Зельеделие не терпит суеты и посторонних мыслей. Беллатрикс, ругаясь как портовый грузчик, очистила котел от очередного неудачного эксперимента. Нужно было всего лишь успокоиться, но никак не выходило. Мысли упорно возвращались к ребенку, которого пришлось заавадить. Сколько ни убеждай себя, что выхода не было, что если не ты, то тебя, но легче не становилось. А еще зародыш, растущий в чреве… Что ждет его с такими родителями, и кем станет он сам? Беллатрикс потрясла головой: хорошо Долохову говорить про защиту разума, это-то как раз меньшая из всех проблем. С укрепляющим так ничего и не вышло. Даже облегченный вариант, которым пользовались, когда времени готовить полноценное зелье не было, получился отвратительным. Возвращаться с пустыми руками было нельзя. Кое-как осилив приготовление настойки из растопырника и ускорив ее созревание магией, Беллатрикс вернулась в спальню.
– Прости, Руди, но я не очень хороший зельедел.
– Я не знаю, что ты сварила, но пить это не буду. Укрепляющее уж точно не фиолетового цвета!
– Зато настойка растопырника
как раз фиолетовая, – процедила Беллатрикс. – Я старалась, между прочим. И советую принять эту мордредову настойку, пока я сама не влила ее тебе в глотку!– Эй, потише! – Рабастан попытался оттащить ее от постели брата. – Откуда мы знаем, вдруг ты отравить его решила? Или случайно не то положила, – он попытался немного смягчить первое высказывание, но не преуспел.
– Открой справочник, олух! Настойка каноничного фиолетового цвета!
– Не ори! Я не буду принимать это зелье, – Рудольфус попытался приподняться, помогая себе руками, без зелья восстановление шло плохо, и он прекрасно знал, что проваляется в кровати не меньше недели. – Пока сама не выпьешь половину…
Беллатрикс смотрела на обливающегося потом от слабости и боли мужа. Злобная усмешка сама собой наползала на лицо, и прогнать ее не было никакой возможности.
– Хорошо, – обманчиво мягко произнесла она и открыла бутылочку. – Ты сам сделал выбор, я подчиняюсь.

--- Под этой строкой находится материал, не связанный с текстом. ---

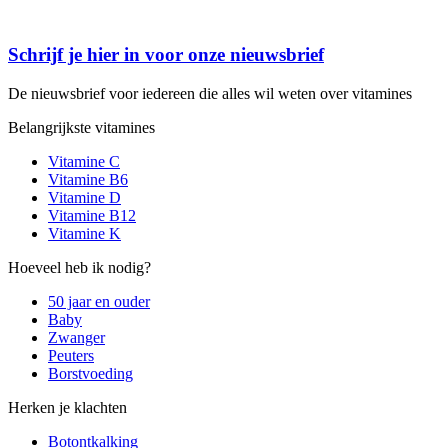
Schrijf je hier in voor onze nieuwsbrief
De nieuwsbrief voor iedereen die alles wil weten over vitamines
Belangrijkste vitamines
Vitamine C
Vitamine B6
Vitamine D
Vitamine B12
Vitamine K
Hoeveel heb ik nodig?
50 jaar en ouder
Baby
Zwanger
Peuters
Borstvoeding
Herken je klachten
Botontkalking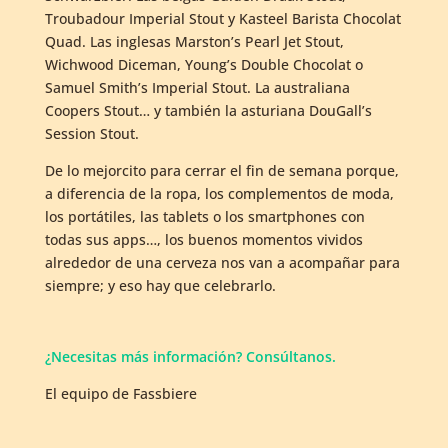
Troubadour Imperial Stout y Kasteel Barista Chocolat
Quad. Las inglesas Marston’s Pearl Jet Stout,
Wichwood Diceman, Young’s Double Chocolat o
Samuel Smith’s Imperial Stout. La australiana
Coopers Stout… y también la asturiana DouGall’s
Session Stout.
De lo mejorcito para cerrar el fin de semana porque,
a diferencia de la ropa, los complementos de moda,
los portátiles, las tablets o los smartphones con
todas sus apps…, los buenos momentos vividos
alrededor de una cerveza nos van a acompañar para
siempre; y eso hay que celebrarlo.
¿Necesitas más información? Consúltanos.
El equipo de Fassbiere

Густая горько-вяжущая жидкость медленно потекла в горло. Мерзость! Никто никогда не принимал растопырник внутрь в таких количествах, а уж беременным ее точно нельзя – даже в малых дозах настойка была способна вызвать выкидыш. Внутренности скрутило невыносимой болью – организм отторгал ребенка, а магия сопротивлялась. Беллатрикс повалилась на ковер и кричала, кричала, держась за живот.
– Белла! Белла! Что с тобой? Что ты сделала?! – Рабастан метался рядом, не зная, что делать, куда бежать, кого звать.
«Все правильно сделала, чудовища не должны размножаться», – подумала она и хотела сказать это вслух, но разомкнуть губы так и не смогла.
Вокруг суетились испуганные люди, говорили все разом – Беллатрикс пыталась разобрать, о чем, но угасающее сознание делало голоса глухими и неразборчивыми. Кажется, потом появился целитель в мантии такого ужасного цвета, что нестерпимо захотелось закрыть глаза и никогда не открывать.
– Не спать, не спать, – кто-то бил ее по щекам, ее куда-то несли, тормошили и запрещали уходить в блаженную спокойную тьму, которая манила и обещала покой.
Беллатрикс вздохнула и все-таки потеряла сознание.
Она провела в постели почти месяц. Сначала в отдельной палате святого Мунго, где ее навещал нервный Рабастан.
– Мы не стали говорить твоим родным, Белла. Зачем тревожить, правда? Вот придешь в себя, нагуляешь румянец на щечках…
– Не заговаривай мне зубы, Баст. Что там с Руди? Не сдох еще?
– Какая ты смелая стала.
– Я больше не боюсь, – сказала она, а про себя добавила: «Погубить свою бессмертную душу». – Так что там с муженьком?
– Руди уже почти оправился после того проклятия, которое уложило его в постель, – чопорно, как на великосветском приеме, произнес Рабастан.
– Хм, – Беллатрикс скептически подняла бровь. – Да там и оправляться особо не от чего было. А вот откат… Магический брак – это меч обоюдоострый. Так чем его там приложило? Чего лишился мой дорогой супруг?
– У вас больше не будет детей, – выдавил из себя Басти.
– Могло быть хуже, а так всего лишь справедливо, – она почувствовала ни с чем не сравнимое облегчение.